And yes - I absolutely get a little defensive when unknowing people compare me to a residential electrician. There's absolutely a knee-jerk impulse to declare that they're not *real* electricians, that they're merely a pale imitation of what I do. But I fight that impulse because it's a *bad impulse*. Resi still takes skill and work, it's just different than mine. We're both electricians. And it's better for us to work together to improve working conditions for all workers than to get into pissing contests about whose job is more "real". And both our jobs are in increasing danger due to the proliferation of low voltage systems that the average homeowner can install and repair without hiring a professional.
So yeah, I do get it. But it has been very, VERY insulting over the last year to hear people repeatedly say "AI was supposed to replace blue collar jobs, not *my* job! My job is ~special~ because it has ~humanity~!"
Your job is not special. It's not more important than my job and it's not more fulfilling to you than my job is to me. And I don't get to insist that everyone start building homes with steel conduit just so less skilled people can't be electricians, and I don't get to yell at people for hiring a handyman to replace an outlet for $50 when my time would be worth $200.

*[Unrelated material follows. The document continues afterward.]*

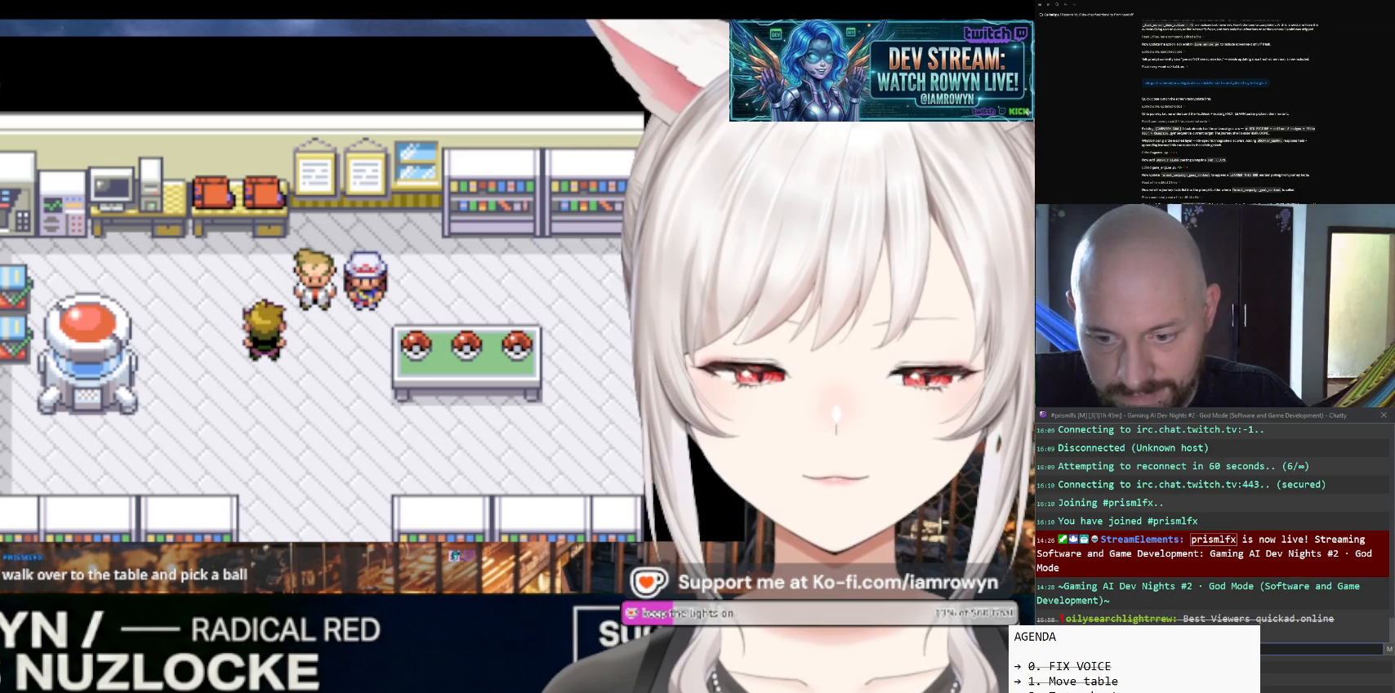
{"buttons": ["B"], "events": []}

I absolutely understand the instinct that AI art can't be real art because people who use it didn't "earn" it, or that automating art is uniquely damaging in a way automating other jobs isn't because it's "supposed" to be about human expression. But please actually think about what you're implying and who you're throwing under the bus when you say shit like that, and whether it actually holds up to your other values or if it's just a knee-jerk reaction you need to examine.